Blood Vessel Structure
- All blood vesses have three layers exceot for single-walled capillaries.
- Artey and arteriole walls have a large muscular middle layer of involuntary smooth muscle to allow them to vasodilate (widen) and vasoconstrict (narrow) to alter their shape and size to regulate blood flow.
- Arterioles have a ring of smooth muscle surrounding the entry to the capillaries into which they control blood flow. Called precapillary sphincters, this ring of smooth muscle can vasodilate and vasoconstrict to alter their shape and size to regulate blood flow.
- Capillaries have a very thin, one-cell-thick layer to allow gaseois exchange to take place.
- Larger veins have pocket valves to prevent the back flow of blood and direct blood in one direction back to the heart.
- Larger veins have pocket valves to prevent back flow of blood and direct blood in one direction back to the heart.
- Venules and veins have a much thinner muscular layer, allowing them to venodilate (widen) and venoconstrict (narrow) to a lesser extent, and a thicker outer layer to help support the blood that sits within eahc valve.
Venous Return Mechanisms
Venous return is the deoxygenated blood returning to the heart.

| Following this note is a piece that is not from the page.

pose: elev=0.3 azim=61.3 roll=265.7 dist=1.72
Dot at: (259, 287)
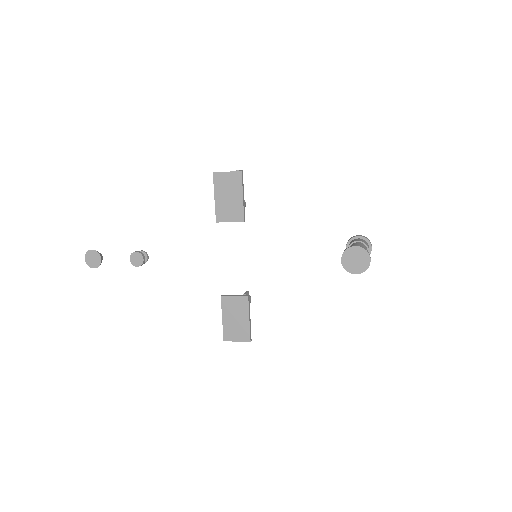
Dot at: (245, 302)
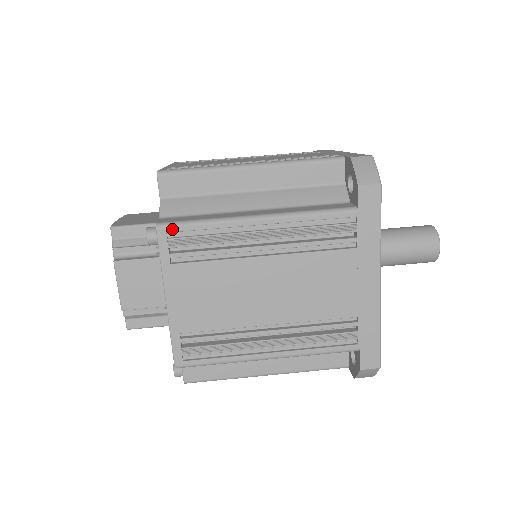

Starling's Law of the heart states that 'Stroke volume is dependant upon venous return'. Hence, if VR increases SV/Q increases and if VR decreases, SV/Q decreases.
Five venous return mechanisms help maintain and increase VR during exercise to ensure SV/Q are suffiecient to supply the demand for oxygen during exercise:
1. Pocket valves
2. Skeletal muscle pump
3. Respiratory pump
4. Smooth muscle
- Blood pressure is the pressure exerted by the blood against the arterial blood vessel walls.

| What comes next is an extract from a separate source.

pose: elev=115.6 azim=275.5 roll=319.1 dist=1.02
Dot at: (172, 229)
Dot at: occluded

- Blood pressure is normally expressed as systolic over diastolic.
- Systolic Bp represents ventricular systole.
- Diastolic Bp represents the ventricular diastole.
- The average resting Bp is 120 over 80 mmHg.
- mmHg = millimetres of mercury.
- Blood pressure is also expressed as:
blood flow (Q) x resistance
- Blood pressure is measured sing a sphygmomanometer.
Blood Pressure Changes During Physical Activity
Endurance (aerobic) Training:
- Sub-maximal: Systolic increases in line with exercise intensity and may plateau during sub-mas work (around 140-160 mmHg).
- Maximal: Systolic continues to increase in line with intensity, from 120mmHg to above 200mmHg during exhaustive exercise intensity.
- Sub-maximal: Diastolic changes little during sub-max.
- During gross muscle activities like rowing localised muscular diastolic Bp may fall to around 60-70mmHg.
- Maximal: Diastolic may increase a little as exercise intensity reaches maximum levels.
Isometric (resistance) Training:
Heavy weight-training involving isometric contractions causes a marked increase in both systolic and diastolic which can exceed 480/350 mmHg. Resting Bp after resistance training tends to not change and may decrease.
Coronary Heart Disease
CHD is the single largest cause of death in the Western world and in linked to a more sedentary lifestyle. Five primary risk factors associated with developing CHD are:
- Physical inactivity
- High blood pressure
- High blood lipids (diet)
CHD os two or three times more likely in inactive sedentary individuals. Inactivity is a major risk factor for CHD, doubling the risk of a heart attack. There is a cause-and-effect relationship between physical inactivity and CHD. Lifelong involvement in an active lifestyle will help maintain significant protection from CHD.